**抜粋:**
::::
撮影現場は終始和やかなムード

 今回の『ほつれる』でも、印象的な食のシーンが多い。染谷将太さんが演じている綿子の恋人・木村とキャンプに行き綿子がさまざまな準備をする姿や、田村健太郎さん演じる夫・文則と綿子がワインをたのしむシーンなど、リアリティがあふれる場面が描かれている。しかし、夫とは別に恋人がいるヒロイン・綿子は、男性陣との緊張感のあるやり取りも多い。

「たむけんさん(田村健太郎)とは、劇中では冷めた関係だったのですが、カットがかかった瞬間からはずっと喋っていました(笑)。あと、染谷さんともほのぼのとした会話をして過ごしていました」

 映画での、殺伐とした夫婦のやりとりとは違い、撮影現場は終始和やかなムードだったようだ。
::::
**指示:** 抜粋に出てくる劇中人物の役名をすべて列挙せよ。 続く行は参照しなくてよい。
::::
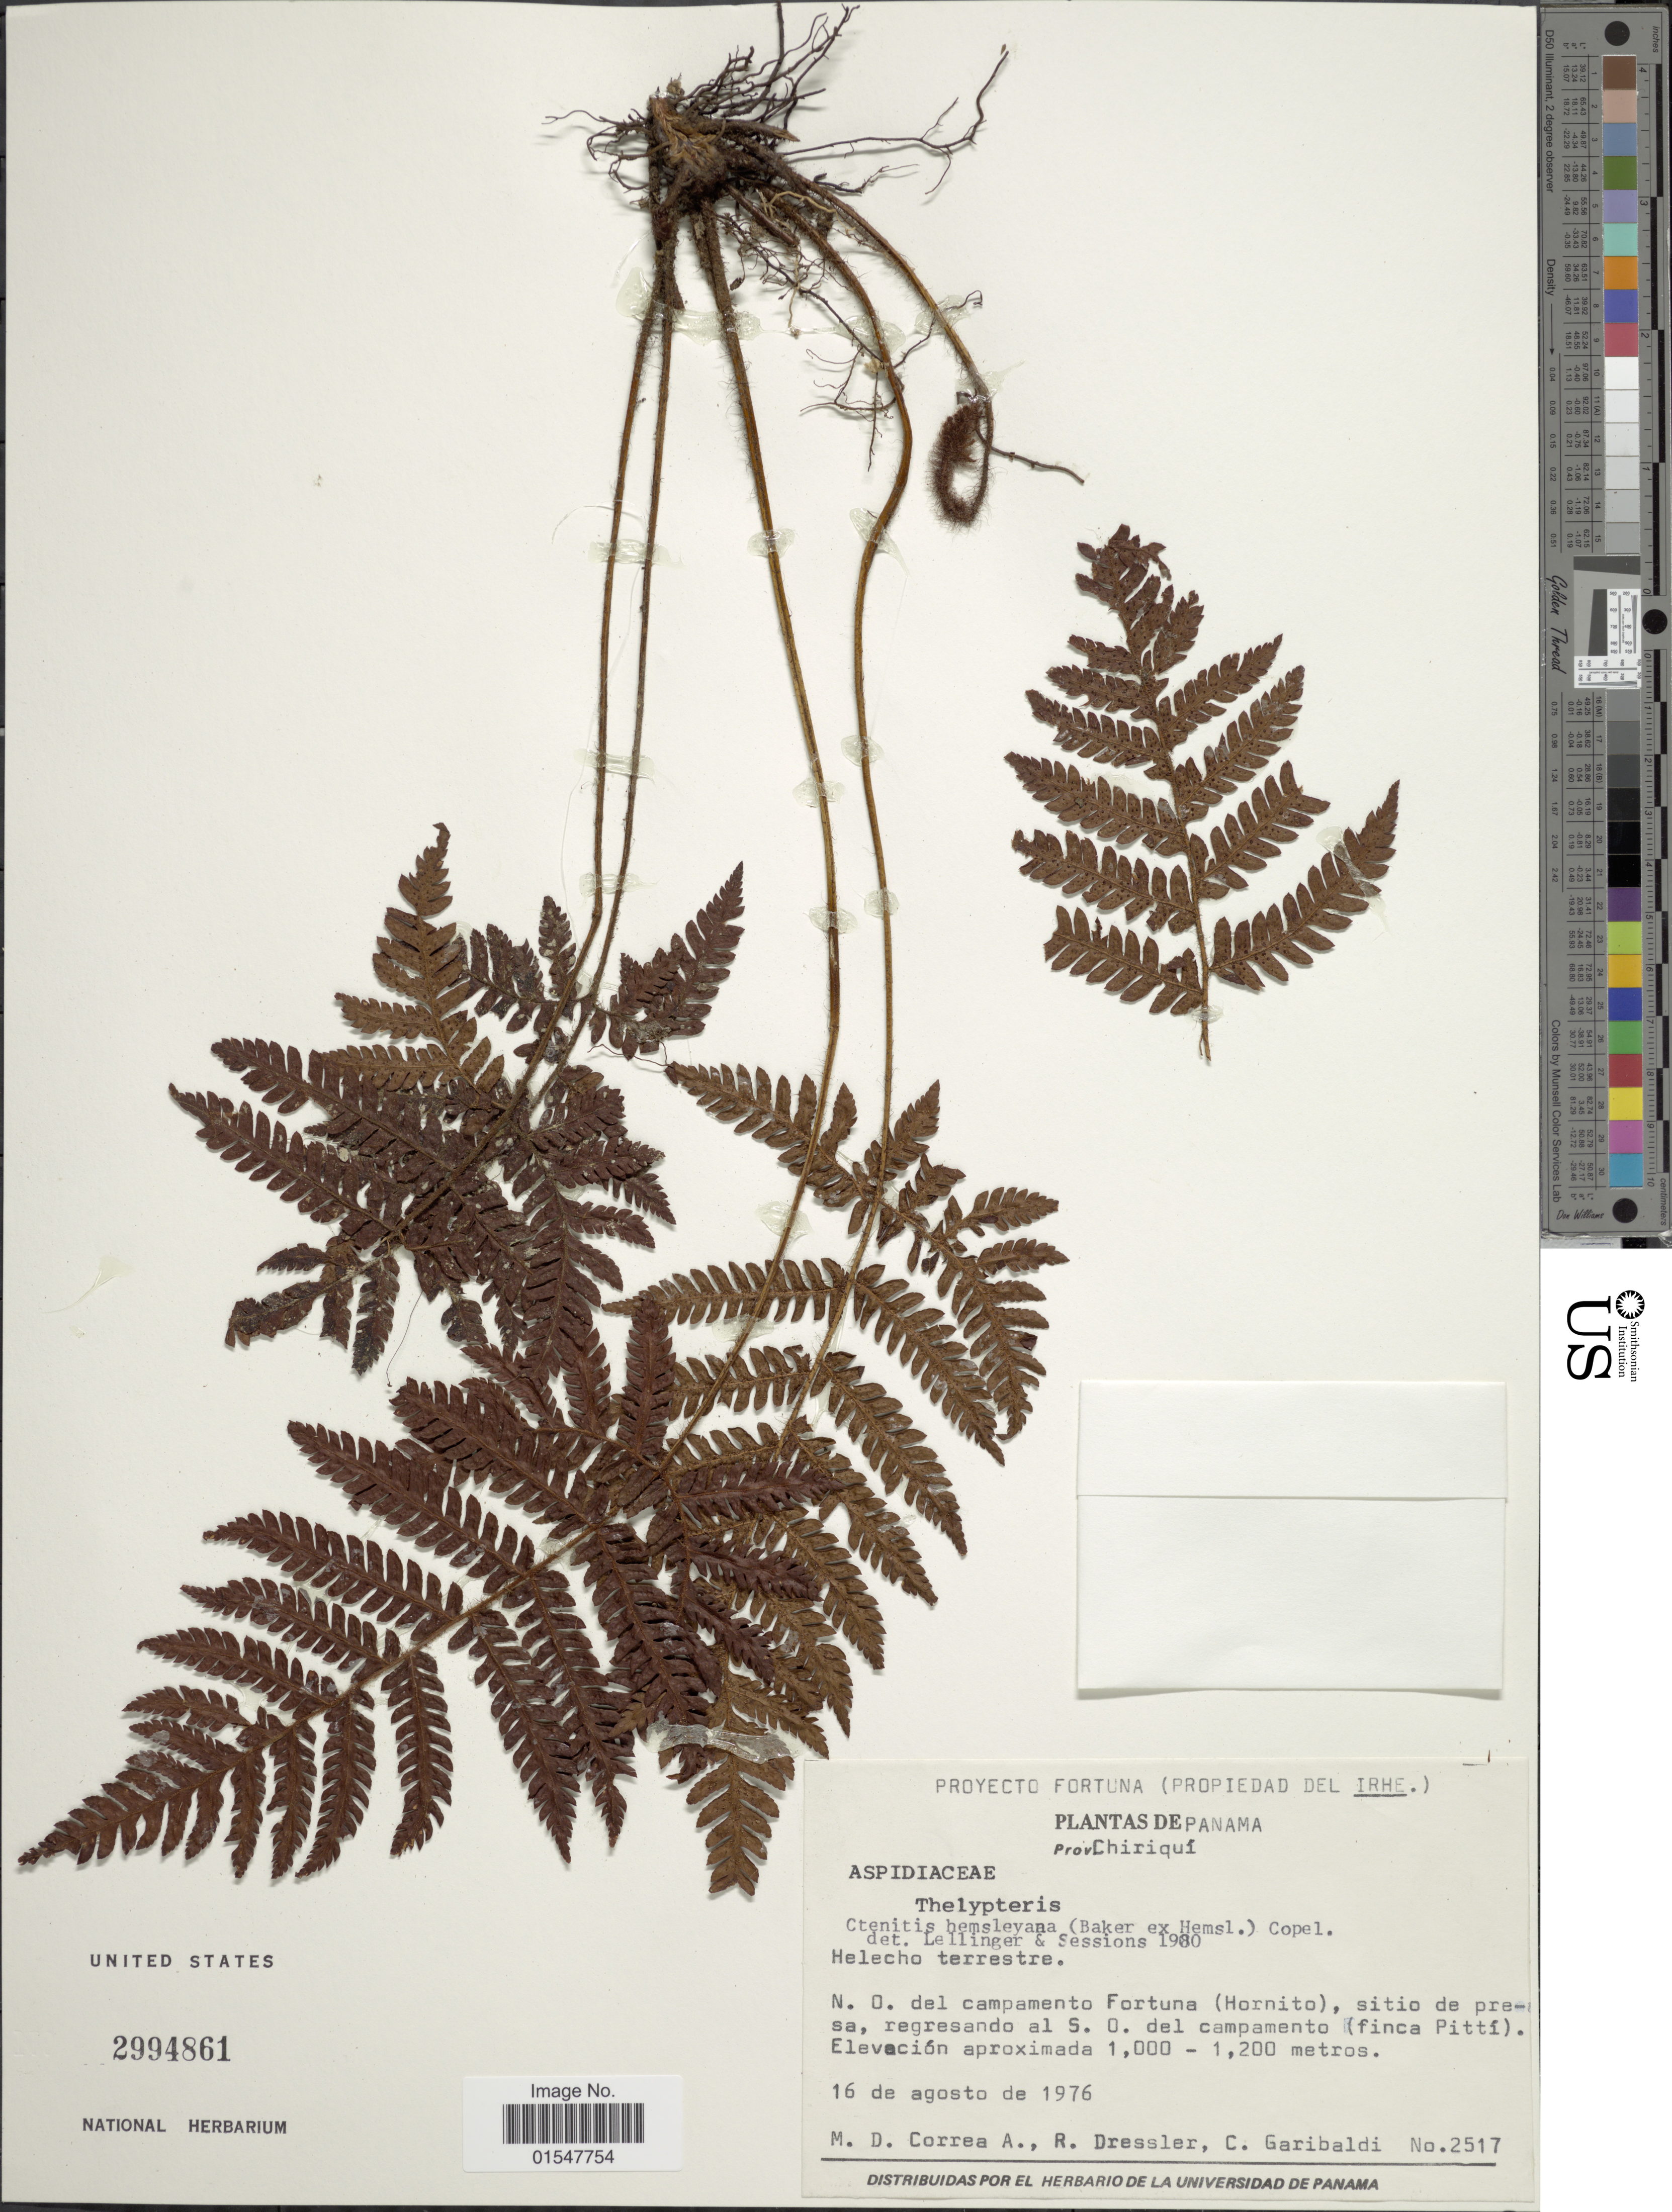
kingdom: Plantae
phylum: Tracheophyta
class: Polypodiopsida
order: Polypodiales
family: Dryopteridaceae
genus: Ctenitis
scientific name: Ctenitis hemsleyana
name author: (Baker ex Hemsl.) Copel.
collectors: M. D. Corrêa-A., R. Dressler & C. Garibaldi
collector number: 2517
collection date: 1976-08-16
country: Panama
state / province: Chiriqui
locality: Prov Chiriqui. N. O. del campamento Fortuna (Hornito), sitio de presa, regresando al S. O. del campamento (finca Pitti)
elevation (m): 1000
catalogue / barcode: US 2994861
::::
**解答:** 綿子、木村、文則